Hadria would often go to see the old man, trying to cheer him and minister to his growing ailments. His shrewdness was remarkable. Mr. Fullerton quoted Dodge as an authority on matters of practical philosophy, and the old gravedigger became a sort of oracle at the Cottage. Wilfrid Burton complained that he was incessantly confronted with some saying of Dodge, and from this there was no appeal.

The news from Italy was still far from reassuring. Valeria was terribly anxious. But she felt thankful, she said, to be with the invalid and able to look after him. The doctors would not hear of his returning to England at the approach of winter. It would be sheer suicide. He must go further south. Valeria had met some old friends, among them Madame Bertaux, and they had decided to go on together, perhaps to Naples or Sorrento.
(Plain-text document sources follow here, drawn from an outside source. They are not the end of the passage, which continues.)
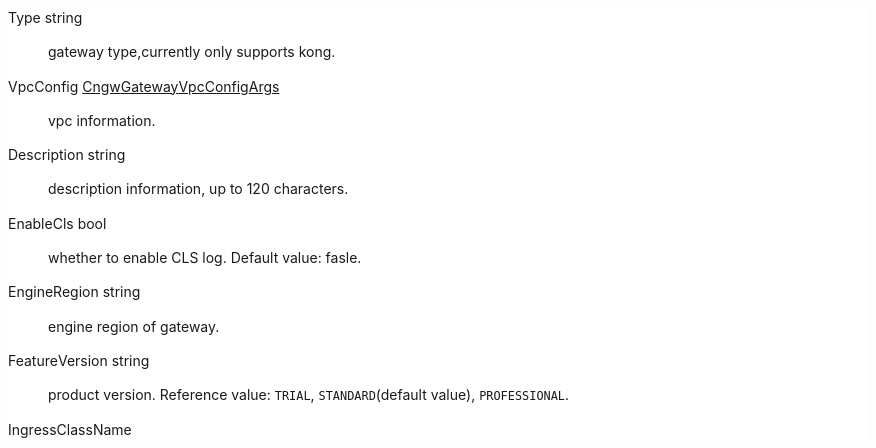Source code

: <a data-swiftype-name="resource-property" data-swiftype-type="text" href="#type_go" style="color: inherit; text-decoration: inherit;">Type</a>
</span>
        <span class="property-indicator"></span>
        <span class="property-type">string</span>
    </dt>
    <dd><p>gateway type,currently only supports kong.</p>
</dd><dt class="property-required"
            title="Required">
        <span id="vpcconfig_go">
<a data-swiftype-name="resource-property" data-swiftype-type="text" href="#vpcconfig_go" style="color: inherit; text-decoration: inherit;">Vpc<wbr>Config</a>
</span>
        <span class="property-indicator"></span>
        <span class="property-type"><a href="#cngwgatewayvpcconfig">Cngw<wbr>Gateway<wbr>Vpc<wbr>Config<wbr>Args</a></span>
    </dt>
    <dd><p>vpc information.</p>
</dd><dt class="property-optional"
            title="Optional">
        <span id="description_go">
<a data-swiftype-name="resource-property" data-swiftype-type="text" href="#description_go" style="color: inherit; text-decoration: inherit;">Description</a>
</span>
        <span class="property-indicator"></span>
        <span class="property-type">string</span>
    </dt>
    <dd><p>description information, up to 120 characters.</p>
</dd><dt class="property-optional"
            title="Optional">
        <span id="enablecls_go">
<a data-swiftype-name="resource-property" data-swiftype-type="text" href="#enablecls_go" style="color: inherit; text-decoration: inherit;">Enable<wbr>Cls</a>
</span>
        <span class="property-indicator"></span>
        <span class="property-type">bool</span>
    </dt>
    <dd><p>whether to enable CLS log. Default value: fasle.</p>
</dd><dt class="property-optional"
            title="Optional">
        <span id="engineregion_go">
<a data-swiftype-name="resource-property" data-swiftype-type="text" href="#engineregion_go" style="color: inherit; text-decoration: inherit;">Engine<wbr>Region</a>
</span>
        <span class="property-indicator"></span>
        <span class="property-type">string</span>
    </dt>
    <dd><p>engine region of gateway.</p>
</dd><dt class="property-optional"
            title="Optional">
        <span id="featureversion_go">
<a data-swiftype-name="resource-property" data-swiftype-type="text" href="#featureversion_go" style="color: inherit; text-decoration: inherit;">Feature<wbr>Version</a>
</span>
        <span class="property-indicator"></span>
        <span class="property-type">string</span>
    </dt>
    <dd><p>product version. Reference value: <code>TRIAL</code>, <code>STANDARD</code>(default value), <code>PROFESSIONAL</code>.</p>
</dd><dt class="property-optional"
            title="Optional">
        <span id="ingressclassname_go">
<a data-swiftype-name="resource-property" data-swiftype-type="text" href="#ingressclassname_go" style="color: inherit; text-decoration: inherit;">Ingress<wbr>Class<wbr>Name</a>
Her friends had all fallen in love with the Professor, as every one did. They were a great help and comfort to her. If it were not for the terrible foreboding, Valeria said she would be perfectly happy. The Professor’s presence seemed to change the very atmosphere. He spoke often about Hadria, and over and over again asked Valeria to watch over her and help her. And he spoke often about his wife. Valeria confessed that, at one time, she used to be horribly and shamefully jealous of this wife, whom he worshipped so faithfully, but now that feeling had left her. She was thankful for the great privilege of his friendship. A new tone had come over Valeria’s letters, of late; the desperate, almost bitter element had passed away, and something approaching serenity had taken its place.

No one, she said, could be in the Professor’s presence every day, and remain exactly the same as before. She saw his potent, silent influence upon every creature who crossed his path. He came and went among his fellows, quietly, beneficently, and each was the better for having met him, more or less, according to the fineness and sensitiveness of the nature.